Use k-means to separate the census tracts into two clusters.

cols=["work","room","education","income","singleparent","commute"]
tractcluster=tracts[cols]

# Fit the k means model
k_means = KMeans(init="k-means++", n_clusters=2, n_init=2)
k_means.fit(tractcluster)
#Get Labels
k_means_labels = k_means.labels_
k_means_labels

array([1, 1, 1, 1, 1, 1, 1, 1, 1, 1, 1, 0, 1, 1, 1, 1, 0, 0, 0, 0, 0, 0,
       0, 0, 0, 0, 0, 0, 0, 0, 1, 0, 0, 0, 0, 0, 1, 1, 1, 1, 1, 1, 1, 0,
       0, 0, 0, 0, 0, 1, 0, 1, 0, 1, 1, 0, 1, 0, 0, 0, 0, 0, 0, 1, 0, 0,
       0, 1, 0, 0, 0, 0, 0, 0, 1, 0, 1, 1, 1, 0, 0, 0, 0, 0, 1, 0, 0, 1,
       0, 1, 1, 1, 1, 1, 0, 1, 0, 1, 0, 0, 0, 0, 0, 0, 1, 1, 0, 0, 0, 0,
       0, 0, 0, 0, 0, 0, 1, 0, 0, 0, 1, 0, 0, 0, 1, 1, 1, 0, 0, 1, 1, 1,
       0, 1, 0, 1, 1, 1, 1, 0, 1, 0, 1, 0, 0, 0, 1, 0, 0, 1, 1, 1, 0, 0,
       1, 1, 1, 0, 0, 0, 1, 0, 0, 0, 1, 1, 1], dtype=int32)

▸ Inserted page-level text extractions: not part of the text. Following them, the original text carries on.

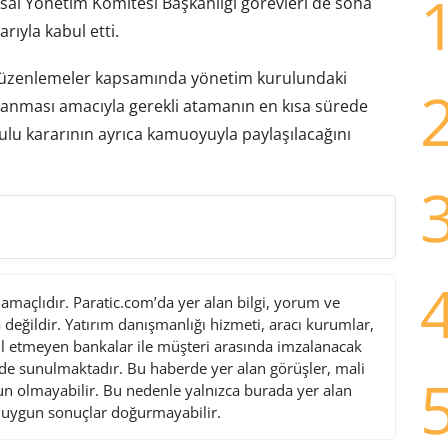
al Yönetim Komitesi Başkanlığı görevleri de sona
arıyla kabul etti.
i düzenlemeler kapsamında yönetim kurulundaki
lanması amacıyla gerekli atamanın en kısa sürede
rulu kararının ayrıca kamuoyuyla paylaşılacağını
maçlıdır. Paratic.com’da yer alan bilgi, yorum ve
değildir. Yatırım danışmanlığı hizmeti, aracı kurumlar,
l etmeyen bankalar ile müşteri arasında imzalanacak
de sunulmaktadır. Bu haberde yer alan görüşler, mali
gun olmayabilir. Bu nedenle yalnızca burada yer alan
i uygun sonuçlar doğurmayabilir.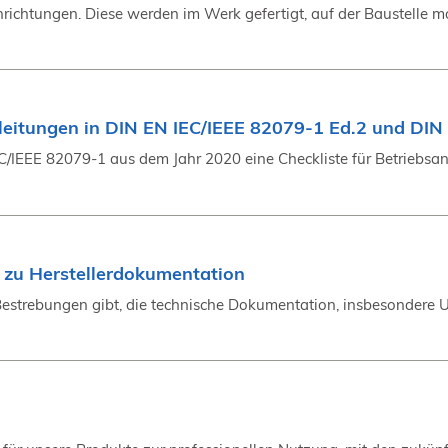
ichtungen. Diese werden im Werk gefertigt, auf der Baustelle mon
nleitungen in DIN EN IEC/IEEE 82079-1 Ed.2 und DI
/IEEE 82079-1 aus dem Jahr 2020 eine Checkliste für Betriebsanl
g zu Herstellerdokumentation
 Bestrebungen gibt, die technische Dokumentation, insbesondere U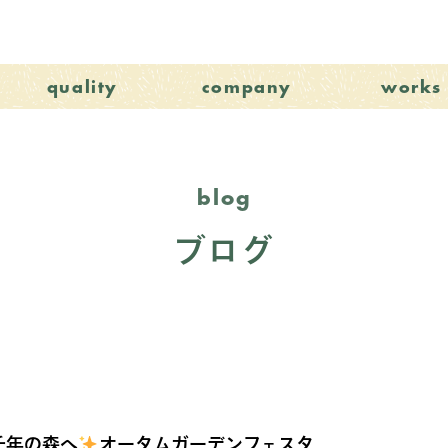
quality
company
works
blog
ブログ
千年の森へ
オータムガーデンフェスタ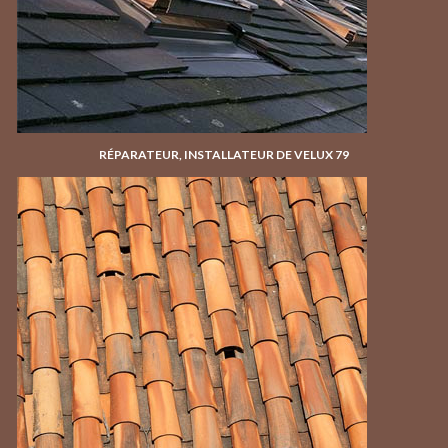
RÉPARATEUR, INSTALLATEUR DE VELUX 79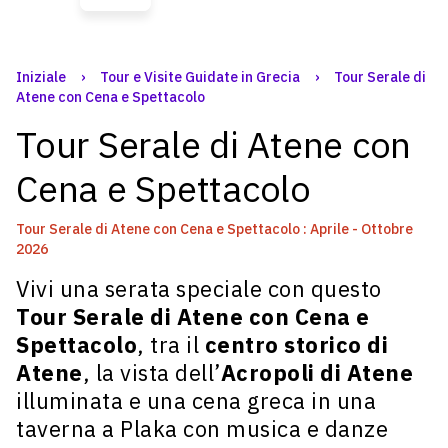
Iniziale
›
Tour e Visite Guidate in Grecia
›
Tour Serale di
Atene con Cena e Spettacolo
Tour Serale di Atene con
Cena e Spettacolo
Tour Serale di Atene con Cena e Spettacolo : Aprile - Ottobre
2026
Vivi una serata speciale con questo
Tour Serale di Atene con Cena e
Spettacolo
, tra il
centro storico di
Atene
, la vista dell’
Acropoli di Atene
illuminata e una cena greca in una
taverna a Plaka con musica e danze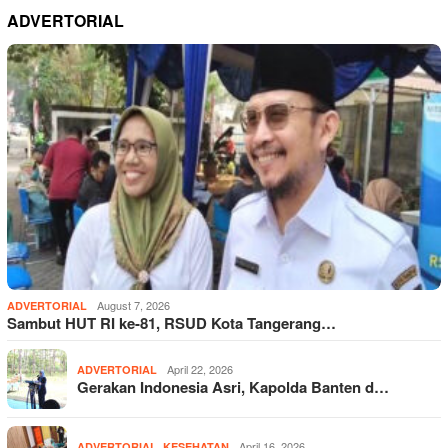
ADVERTORIAL
August 7, 2026
ADVERTORIAL
Sambut HUT RI ke-81, RSUD Kota Tangerang…
April 22, 2026
ADVERTORIAL
Gerakan Indonesia Asri, Kapolda Banten d…
,
April 16, 2026
ADVERTORIAL
KESEHATAN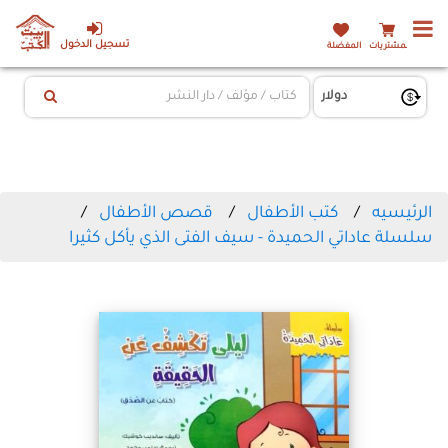
تسجيل الدخول
المشتريات
المفضلة
الرئيسيه
كتب الأطفال
قصص الأطفال
سلسلة عاداتي الحميدة - سيف الفتى الذي يأكل كثيرا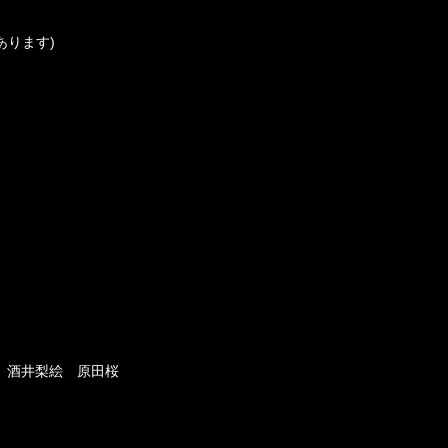
あります)
 酒井梨絵 原田桜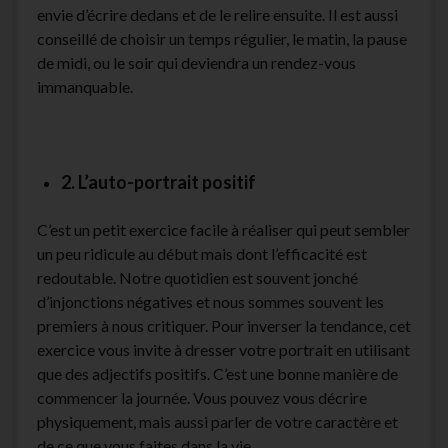
envie d’écrire dedans et de le relire ensuite. Il est aussi
conseillé de choisir un temps régulier, le matin, la pause
de midi, ou le soir qui deviendra un rendez-vous
immanquable.
2. L’auto-portrait positif
C’est un petit exercice facile à réaliser qui peut sembler
un peu ridicule au début mais dont l’efficacité est
redoutable. Notre quotidien est souvent jonché
d’injonctions négatives et nous sommes souvent les
premiers à nous critiquer. Pour inverser la tendance, cet
exercice vous invite à dresser votre portrait en utilisant
que des adjectifs positifs. C’est une bonne manière de
commencer la journée. Vous pouvez vous décrire
physiquement, mais aussi parler de votre caractère et
de ce que vous faites dans la vie.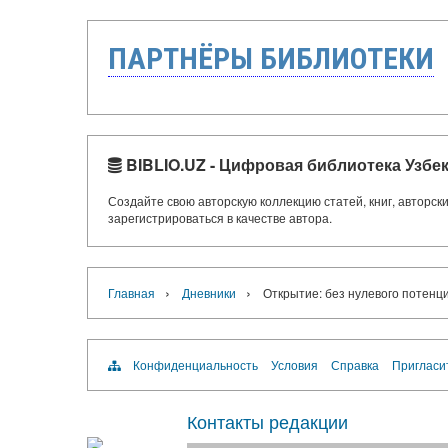
ПАРТНЁРЫ БИБЛИОТЕКИ
BIBLIO.UZ - Цифровая библиотека Узбе
Создайте свою авторскую коллекцию статей, книг, авторс
зарегистрироваться в качестве автора.
›
›
Главная
Дневники
Открытие: без нулевого потенци
Конфиденциальность
Условия
Справка
Пригласи
Контакты редакции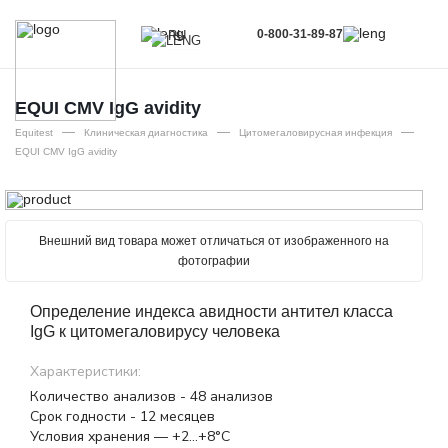
0-800-31-89-87
RU
UA
EN
EQUI CMV ІgG avidity
—
—
—
RU
Equitest
Клиническая диагностика
Цитомегаловирусная инфекция
EQUI CMV ІgG avidity
Внешний вид товара может отличаться от изображенного на
фотографии
Определение индекса авидности антител класса
IgG к цитомегаловирусу человека
Характеристики:
Количество анализов - 48 анализов
Срок годности - 12 месяцев
Условия хранения — +2…+8°С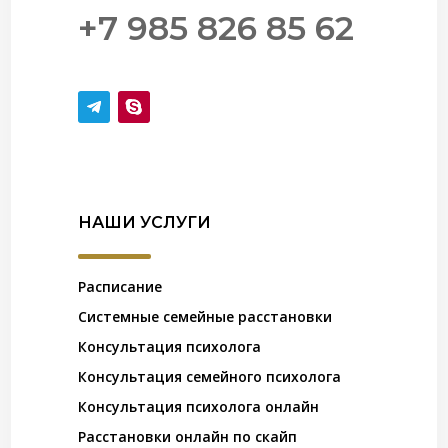
+7 985 826 85 62
НАШИ УСЛУГИ
Расписание
Системные семейные расстановки
Консультация психолога
Консультация семейного психолога
Консультация психолога онлайн
Расстановки онлайн по скайп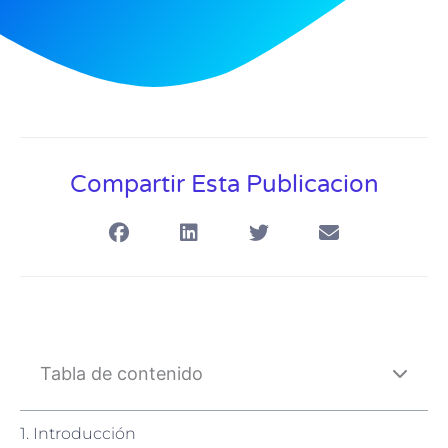
Compartir Esta Publicacion
Tabla de contenido
1. Introducción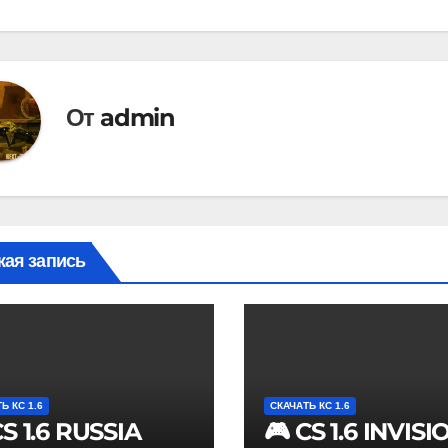
От
admin
ая запись
Ь КС 1.6
СКАЧАТЬ КС 1.6
CS 1.6 RUSSIA
🎮 CS 1.6 INVISI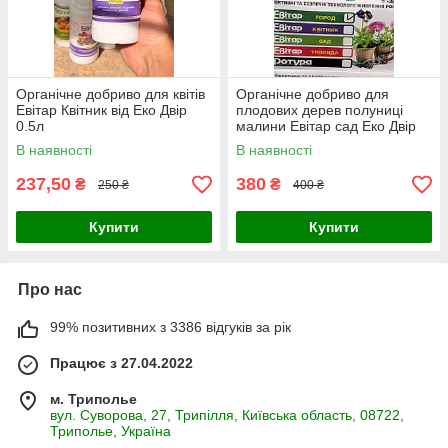
Органічне добриво для квітів
Органічне добриво для
Евітар Квітник від Еко Двір
плодових дерев полуниці
0.5л
малини Евітар сад Еко Двір
1л
В наявності
В наявності
237,50
380
₴
₴
250 ₴
400 ₴
Купити
Купити
Про нас
99% позитивних з 3386 відгуків за рік
Працює з 27.04.2022
м. Триполье
вул. Суворова, 27, Трипілля, Київська область, 08722,
Триполье, Україна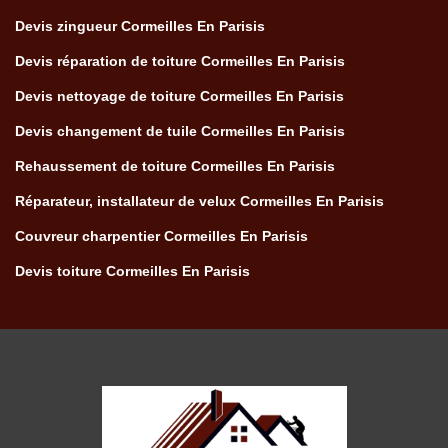
Devis zingueur Cormeilles En Parisis
Devis réparation de toiture Cormeilles En Parisis
Devis nettoyage de toiture Cormeilles En Parisis
Devis changement de tuile Cormeilles En Parisis
Rehaussement de toiture Cormeilles En Parisis
Réparateur, installateur de velux Cormeilles En Parisis
Couvreur charpentier Cormeilles En Parisis
Devis toiture Cormeilles En Parisis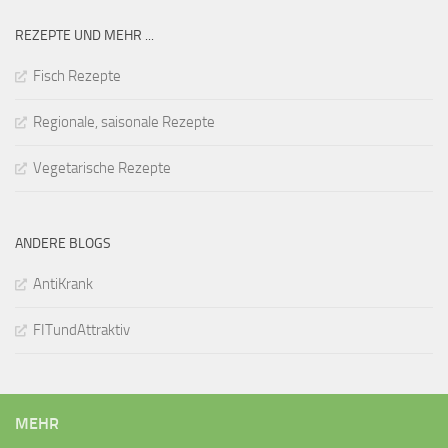
REZEPTE UND MEHR ...
Fisch Rezepte
Regionale, saisonale Rezepte
Vegetarische Rezepte
ANDERE BLOGS
AntiKrank
FITundAttraktiv
MEHR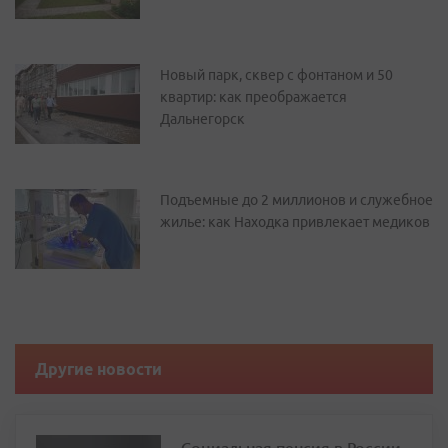
Новый парк, сквер с фонтаном и 50
квартир: как преображается
Дальнегорск
Подъемные до 2 миллионов и служебное
жилье: как Находка привлекает медиков
Другие новости
Социальная пенсия в России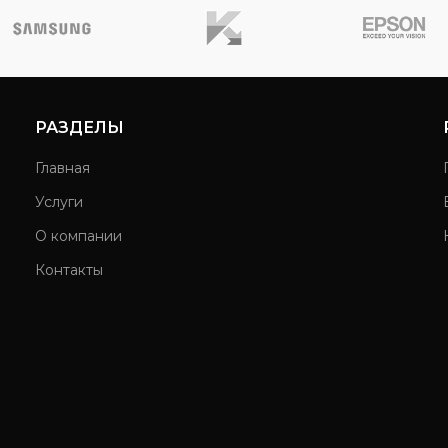
РАЗДЕЛЫ
Главная
Услуги
О компании
Контакты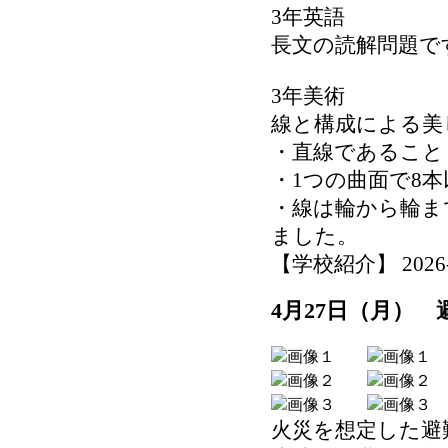
3年英語
長文の読解問題で
3年美術
線と構成による美
・直線であること
・1つの曲面で8
・線は輪から輪ま
ました。
【学校紹介】 2026-04
4月27日（月） 
火災を想定した避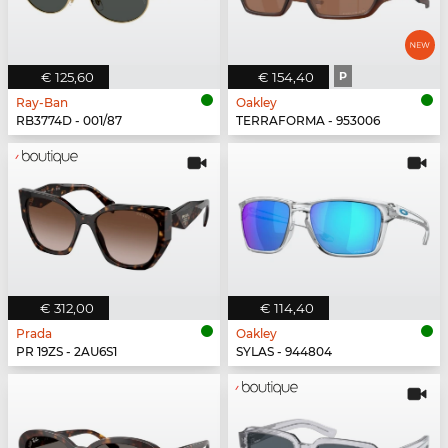
€ 125,60
€ 154,40
P
Ray-Ban
Oakley
RB3774D - 001/87
TERRAFORMA - 953006
€ 312,00
€ 114,40
Prada
Oakley
PR 19ZS - 2AU6S1
SYLAS - 944804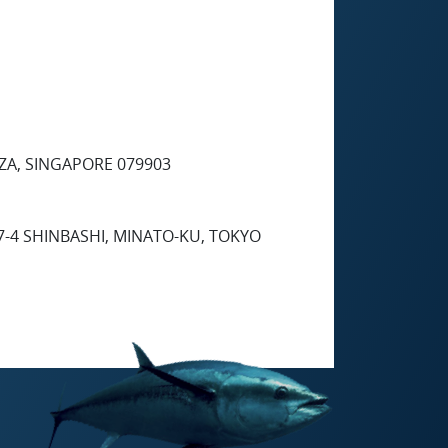
ZA, SINGAPORE 079903
7-4 SHINBASHI, MINATO-KU, TOKYO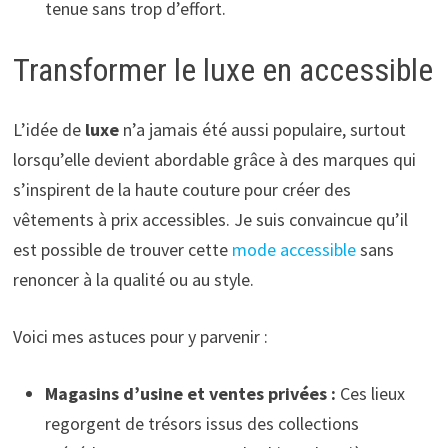
tenue sans trop d’effort.
Transformer le luxe en accessible
L’idée de
luxe
n’a jamais été aussi populaire, surtout
lorsqu’elle devient abordable grâce à des marques qui
s’inspirent de la haute couture pour créer des
vêtements à prix accessibles. Je suis convaincue qu’il
est possible de trouver cette
mode accessible
sans
renoncer à la qualité ou au style.
Voici mes astuces pour y parvenir :
Magasins d’usine et ventes privées :
Ces lieux
regorgent de trésors issus des collections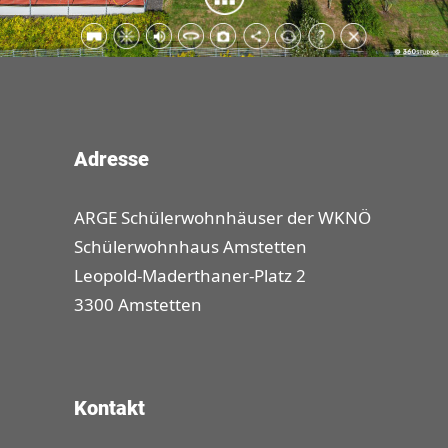
Adresse
ARGE Schülerwohnhäuser der WKNÖ
Schülerwohnhaus Amstetten
Leopold-Maderthaner-Platz 2
3300 Amstetten
Kontakt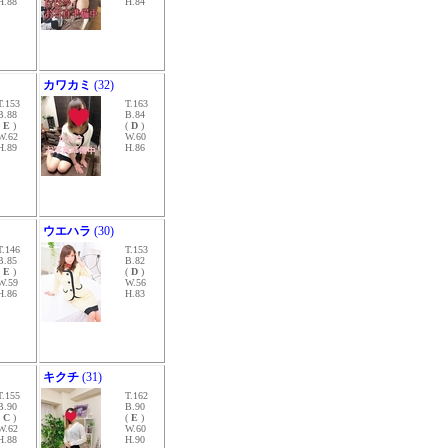
H.88
H.84
カワカミ
(32)
T.153
T.163
B.88
B.84
(
E
)
(
D
)
W.62
W.60
H.89
H.86
ウエハラ
(30)
T.146
T.153
B.85
B.82
(
E
)
(
D
)
W.59
W.56
H.86
H.83
キクチ
(31)
T.155
T.162
B.90
B.90
(
C
)
(
E
)
W.62
W.60
H.88
H.90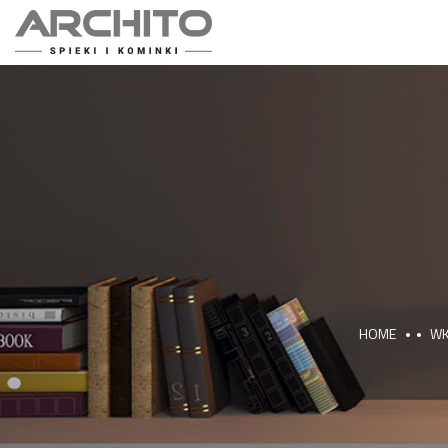
HOME
WK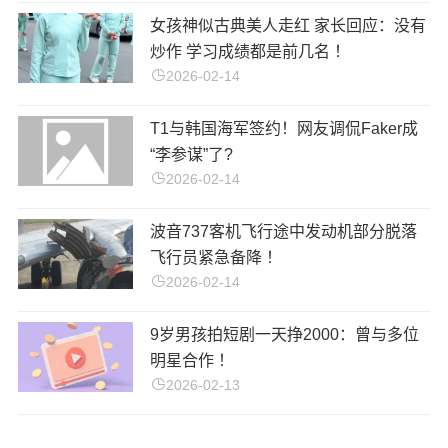
女孩神似古典美人走红 家长回应：没有
炒作 学习成绩都是前几名 ！
2026-02-14
T1与韩国海军签约！网友调侃Faker成
“李参谋”了?
2026-02-14
波音737客机飞行途中发动机部分脱落
飞行员紧急备降 ！
2026-02-14
9岁男孩拍短剧一天挣2000：曾与多位
明星合作 ！
2026-02-13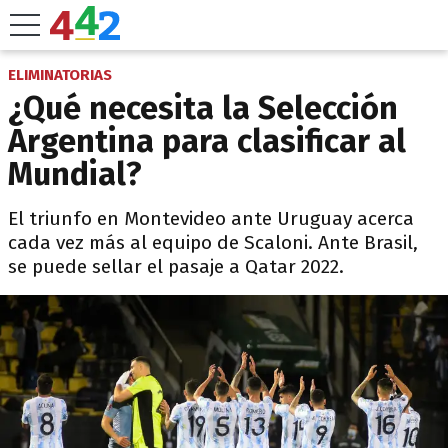
ELIMINATORIAS
¿Qué necesita la Selección
Argentina para clasificar al
Mundial?
El triunfo en Montevideo ante Uruguay acerca
cada vez más al equipo de Scaloni. Ante Brasil,
se puede sellar el pasaje a Qatar 2022.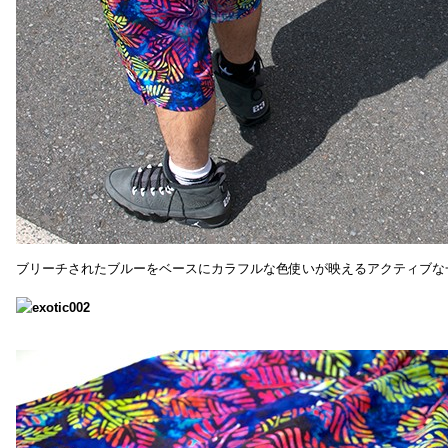
ブリーチされたブルーをベースにカラフルな色使いが映えるアクティブな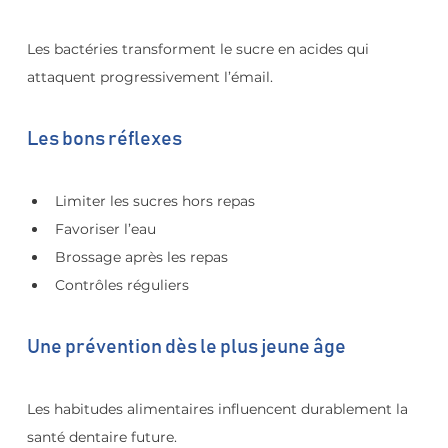
Les bactéries transforment le sucre en acides qui 
attaquent progressivement l’émail.
Les bons réflexes
Limiter les sucres hors repas
Favoriser l’eau
Brossage après les repas
Contrôles réguliers
Une prévention dès le plus jeune âge
Les habitudes alimentaires influencent durablement la 
santé dentaire future.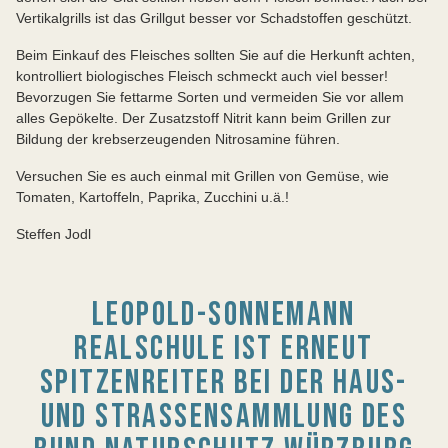
Vertikalgrills ist das Grillgut besser vor Schadstoffen geschützt.
Beim Einkauf des Fleisches sollten Sie auf die Herkunft achten,
kontrolliert biologisches Fleisch schmeckt auch viel besser!
Bevorzugen Sie fettarme Sorten und vermeiden Sie vor allem
alles Gepökelte. Der Zusatzstoff Nitrit kann beim Grillen zur
Bildung der krebserzeugenden Nitrosamine führen.
Versuchen Sie es auch einmal mit Grillen von Gemüse, wie
Tomaten, Kartoffeln, Paprika, Zucchini u.ä.!
Steffen Jodl
LEOPOLD-SONNEMANN
REALSCHULE IST ERNEUT
SPITZENREITER BEI DER HAUS-
UND STRASSENSAMMLUNG DES B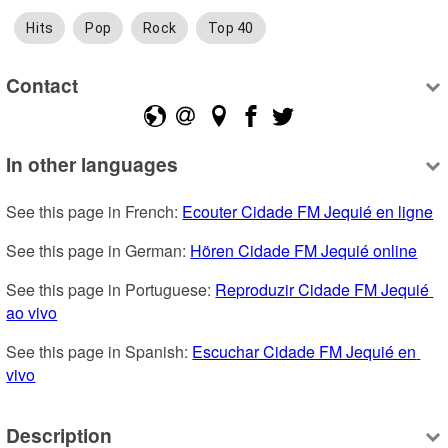
Hits
Pop
Rock
Top 40
Contact
In other languages
See this page in French: 
Ecouter Cidade FM Jequié en ligne
See this page in German: 
Hören Cidade FM Jequié online
See this page in Portuguese: 
Reproduzir Cidade FM Jequié 
ao vivo
See this page in Spanish: 
Escuchar Cidade FM Jequié en 
vivo
Description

tracts["CLASS"]=k_means_labels
tracts=tracts.reset_index(drop=True)
tracts.head(2)

	Tract	work	room	education	income	singleparent	commute	CLASS
0	10100	0.012277	0.228804	0.423649	0.994194	0.491649	0.554853	1
1	10202	0.043318	0.222477	0.280312	0.973262	0.617686	0.401514	1

C0=tracts[tracts["CLASS"]==0]
C0.head(1)

	Tract	work	room	education	income	singleparent	commute	CLASS
11	231200	0.012669	0.1637	0.129681	0.843523	0.733	0.707592	0

C1=tracts[tracts["CLASS"]==1]
C1.head(1)

	Tract	work	room	education	income	singleparent	commute	CLASS
0	10100	0.012277	0.228804	0.423649	0.994194	0.491649	0.554853	1

C0.shape

(96, 8)

C1.shape

(71, 8)

Make a boxplot comparison of the two groups

numplots=len(cols)
plt.figure(figsize=[10,numplots])
fig, axes = plt.subplots(numplots,2,figsize=[8,40])
for i in np.arange(0,numplots,1):
    axes[i,0].set_ylim((0,1.1))
    axes[i,1].set_ylim((0,1.1))
    axes[i,0].boxplot(C0[cols[i]],whis=3,labels=['C0'+cols[i]],widths=.5)
    axes[i,1].boxplot(C1[cols[i]],whis=3,labels=['C1'+cols[i]],widths=.5)
fig.savefig('6IndR1.png') #Save our figure to a file
plt.show()

<Figure size 1000x600 with 0 Axes>

../../_images/6db72e319340185c0054feb87cede73ebdc6bb2fc44044b2e10fc71dadb672ee.png

df2.shape

(92, 34)

Exercise

Continue the same process one further step starting with the sub-cluster (C0 or C1) that exhibits greater hardship.